Tâche:
Afficher tel quel, ligne par ligne, le texte de l'ensemble des données ci-dessous, en omettant les images.
▬▬▬
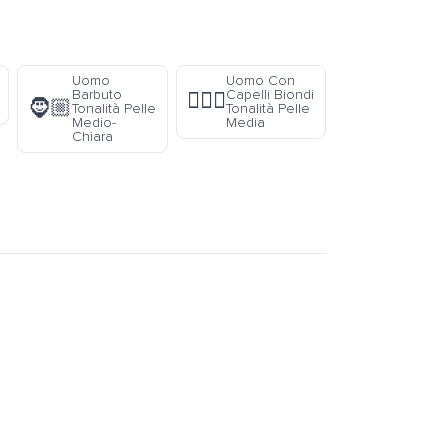
Uomo
Uomo Con
Barbuto
Capelli Biondi
👱🏽‍♂️
🧔🏼
Tonalità Pelle
Tonalità Pelle
Medio-
Media
Chiara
▬▬▬
Sortie attendue:
Uomo
Uomo Con
Barbuto
Capelli Biondi
👱🏽‍♂️
🧔🏼
Tonalità Pelle
Tonalità Pelle
Medio-
Media
Chiara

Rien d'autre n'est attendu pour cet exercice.